Davis managed to navigate precarious hoops to bring performances to Revelstoke for two-months. But her work didn’t come without a couple of close-calls, she said.

“I think it was like a Tuesday or something like that, and our Saturday band, one of the local bands actually hurt himself at work,” said Davis.

Ensuring that the show still went on, Davis proceeded to speedily re-book a performer who was scheduled for the following Saturday to play a week early. Davis said moments like that were few-and-far-between.

She said the community makes all the effort worthwhile.

The attendees of Revy LIVE Outside. (Maggie Davis)

“I think overall, the community is very supportive of this festival,” said Davis.

The festival is one of British Columbia’s longest-running music festivals. This year, the name changed from previous years, but live downtown performances in Revelstoke are a long-standing tradition, according to Davis.

“You talk to locals now and they’re like: ‘oh, man, I remember my first time.
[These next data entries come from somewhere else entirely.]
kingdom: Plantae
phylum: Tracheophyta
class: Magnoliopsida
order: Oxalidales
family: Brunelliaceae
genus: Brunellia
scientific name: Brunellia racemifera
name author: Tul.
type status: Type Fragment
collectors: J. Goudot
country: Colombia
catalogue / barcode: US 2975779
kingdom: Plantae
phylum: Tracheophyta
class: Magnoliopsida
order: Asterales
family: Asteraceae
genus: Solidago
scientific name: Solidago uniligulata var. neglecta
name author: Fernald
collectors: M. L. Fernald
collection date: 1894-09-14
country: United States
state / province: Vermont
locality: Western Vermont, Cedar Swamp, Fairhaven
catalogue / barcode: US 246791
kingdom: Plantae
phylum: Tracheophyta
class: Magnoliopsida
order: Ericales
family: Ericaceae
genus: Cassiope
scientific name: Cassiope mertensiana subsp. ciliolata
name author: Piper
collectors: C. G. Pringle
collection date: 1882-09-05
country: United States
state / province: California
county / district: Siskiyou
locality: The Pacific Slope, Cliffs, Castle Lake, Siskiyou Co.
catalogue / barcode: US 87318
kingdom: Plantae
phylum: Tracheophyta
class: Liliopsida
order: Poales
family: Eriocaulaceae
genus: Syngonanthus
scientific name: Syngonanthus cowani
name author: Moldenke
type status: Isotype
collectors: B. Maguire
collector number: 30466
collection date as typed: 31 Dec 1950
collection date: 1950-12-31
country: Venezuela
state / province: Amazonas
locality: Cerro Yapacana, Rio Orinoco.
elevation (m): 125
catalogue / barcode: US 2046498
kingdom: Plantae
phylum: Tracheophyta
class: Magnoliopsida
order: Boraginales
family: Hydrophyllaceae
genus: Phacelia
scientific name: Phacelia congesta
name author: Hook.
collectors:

Like, my mom let me out of the house, like to go anywhere with my friends was to go listen to the music downtown,’” said Davis.

Davis said the event was a community effort to pull off.

“We worked with some incredible local restaurants this year to feed our artists, the Regent put up all of our bands. So, we’re so fortunate for them because we would not have been able to do this without them,” said Davis.

She also said her team behind the scenes were instrumental. The group responsible for the event was comprised of Frank Kim, Alexis Welch, Jace Preenan, Callum O’Hare, and Josiah Olson, who Davis lovingly referred to as her “dream team.”

Davis is open to the challenge again next year, but as all non-profit work goes, it will depend heavily on what they can budget for.